# PAGE EXCERPT:
Generating sample data for Rockset with Mockaroo

Seeing is believing and this is why the ability to see your data in whatever tool or data platform you are using or may want to use is really important. Sample data, sometimes insensitively referred to as “dummy data”, provides a safe way to see data that looks like production but isn’t. There are variety of ways to generate sample data but my favorite as been Mockaroo.com. A website designed specifically for generating data, especially data that looks very real and provides ways to add both variability and consistency.

  • Have a list of values and want one of them to show up 5 times more often? Mockaroo can do that.
  • Want to generate random IP addresses? Mockaroo can do that.
  • Want to create highly nested structures and some complex JSON? Mockaroo can do that too.

# RECORDED DATA:
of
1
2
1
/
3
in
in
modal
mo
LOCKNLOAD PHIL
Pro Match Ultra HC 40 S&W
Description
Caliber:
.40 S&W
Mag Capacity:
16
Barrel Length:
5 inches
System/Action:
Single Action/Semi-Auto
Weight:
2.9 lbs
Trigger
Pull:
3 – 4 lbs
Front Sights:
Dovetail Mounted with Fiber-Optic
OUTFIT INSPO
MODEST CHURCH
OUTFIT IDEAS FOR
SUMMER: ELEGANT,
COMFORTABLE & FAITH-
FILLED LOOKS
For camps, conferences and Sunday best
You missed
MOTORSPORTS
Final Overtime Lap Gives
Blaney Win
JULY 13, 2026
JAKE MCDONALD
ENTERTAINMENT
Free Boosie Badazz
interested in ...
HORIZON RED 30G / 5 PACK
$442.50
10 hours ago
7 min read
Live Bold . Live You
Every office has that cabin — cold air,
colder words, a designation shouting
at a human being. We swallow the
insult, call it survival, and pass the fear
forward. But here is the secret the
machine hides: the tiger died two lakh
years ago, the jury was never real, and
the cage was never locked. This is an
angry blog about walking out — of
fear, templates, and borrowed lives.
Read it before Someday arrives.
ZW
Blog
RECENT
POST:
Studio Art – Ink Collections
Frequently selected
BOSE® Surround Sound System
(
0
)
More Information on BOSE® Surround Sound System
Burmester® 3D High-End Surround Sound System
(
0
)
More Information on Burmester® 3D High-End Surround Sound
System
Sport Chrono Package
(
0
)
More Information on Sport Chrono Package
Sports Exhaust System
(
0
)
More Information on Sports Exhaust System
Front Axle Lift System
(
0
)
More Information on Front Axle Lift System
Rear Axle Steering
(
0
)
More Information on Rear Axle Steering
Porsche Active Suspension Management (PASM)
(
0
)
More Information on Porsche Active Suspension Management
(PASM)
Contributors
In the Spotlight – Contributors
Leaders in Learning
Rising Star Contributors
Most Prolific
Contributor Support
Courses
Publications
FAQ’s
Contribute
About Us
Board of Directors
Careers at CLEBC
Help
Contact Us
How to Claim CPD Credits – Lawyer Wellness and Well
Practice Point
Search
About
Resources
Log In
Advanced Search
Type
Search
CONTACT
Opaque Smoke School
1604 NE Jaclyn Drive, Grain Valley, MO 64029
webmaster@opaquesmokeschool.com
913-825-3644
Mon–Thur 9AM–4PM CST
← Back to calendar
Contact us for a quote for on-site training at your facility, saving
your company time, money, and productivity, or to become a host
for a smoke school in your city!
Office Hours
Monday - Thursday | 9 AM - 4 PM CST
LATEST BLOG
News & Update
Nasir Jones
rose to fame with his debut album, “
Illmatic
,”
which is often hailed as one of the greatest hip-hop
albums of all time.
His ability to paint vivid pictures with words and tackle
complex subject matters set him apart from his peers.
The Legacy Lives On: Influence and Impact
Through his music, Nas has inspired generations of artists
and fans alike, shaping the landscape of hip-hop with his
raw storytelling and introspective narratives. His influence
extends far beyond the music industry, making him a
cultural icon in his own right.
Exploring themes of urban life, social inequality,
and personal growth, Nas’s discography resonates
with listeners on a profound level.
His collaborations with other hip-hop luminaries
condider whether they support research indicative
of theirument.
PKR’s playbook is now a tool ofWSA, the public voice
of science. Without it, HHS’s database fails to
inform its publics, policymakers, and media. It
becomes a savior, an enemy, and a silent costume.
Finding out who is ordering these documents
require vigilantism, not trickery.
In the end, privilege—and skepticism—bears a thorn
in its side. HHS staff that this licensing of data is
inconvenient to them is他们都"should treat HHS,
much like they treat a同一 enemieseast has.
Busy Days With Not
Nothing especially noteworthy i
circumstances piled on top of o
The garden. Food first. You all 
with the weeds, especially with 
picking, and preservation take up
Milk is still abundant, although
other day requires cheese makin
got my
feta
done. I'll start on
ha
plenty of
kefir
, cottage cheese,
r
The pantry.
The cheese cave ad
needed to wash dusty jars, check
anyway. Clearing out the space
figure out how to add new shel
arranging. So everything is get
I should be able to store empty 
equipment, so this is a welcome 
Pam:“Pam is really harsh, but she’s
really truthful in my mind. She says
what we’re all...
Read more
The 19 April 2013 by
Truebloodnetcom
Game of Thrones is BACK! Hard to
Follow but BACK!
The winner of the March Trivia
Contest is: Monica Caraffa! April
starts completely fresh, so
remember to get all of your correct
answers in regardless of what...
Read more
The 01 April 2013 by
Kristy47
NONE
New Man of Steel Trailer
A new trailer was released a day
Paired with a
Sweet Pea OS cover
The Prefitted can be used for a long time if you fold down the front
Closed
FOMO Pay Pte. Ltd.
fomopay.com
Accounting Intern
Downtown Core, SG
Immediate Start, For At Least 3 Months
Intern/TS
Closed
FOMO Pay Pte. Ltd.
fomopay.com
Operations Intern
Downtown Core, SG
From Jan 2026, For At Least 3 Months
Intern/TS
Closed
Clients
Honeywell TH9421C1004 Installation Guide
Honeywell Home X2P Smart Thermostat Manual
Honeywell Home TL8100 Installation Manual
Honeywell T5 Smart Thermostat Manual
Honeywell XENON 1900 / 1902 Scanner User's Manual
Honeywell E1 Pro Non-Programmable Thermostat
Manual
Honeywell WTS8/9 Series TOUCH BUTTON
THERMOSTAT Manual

# WHAT YOU NEED TO DO:
a. Do these statements agree with the Mockaroo excerpt? Answer yes or no for each, quoting the words from the excerpt that decide it.
(i) Sample data is sometimes called "dummy data."
(ii) Mockaroo can generate random IP addresses.
(iii) Mockaroo cannot produce nested JSON structures.
b. According to the Mockaroo excerpt, what does sample data provide?
c. Resume the Mockaroo excerpt after its final bullet point.
The rows come from a separate source.

# ANSWER SET:
a.
(i) Yes: "Sample data, sometimes insensitively referred to as “dummy data”"
(ii) Yes: "Want to generate random IP addresses? Mockaroo can do that."
(iii) No: "Want to create highly nested structures and some complex JSON? Mockaroo can do that too."

b. A safe way to see data that looks like production but isn't.

c.
In addition, Mockaroo provides an API to generate data from predefined schemas or on the fly. So as a Rockset user who enjoys APIs it seemed obvious to create something that could easily publish sample data from Mockaroo to Rockset using only REST APIs. If this is something you are interested in doing, I published my example of doing so using Python but it could easily be abstracted to any HTTP library.

Feedback can be provided on this thread or if something is really messed up you can always file a GitHub issue. While I am a Rockset employee, I have no affiliation with Mockaroo. It’s just a great service even at the free tier. Now you can generate and analyze all of that sample data while you wait for the real thing.

1 Like

this is awesome! thanks!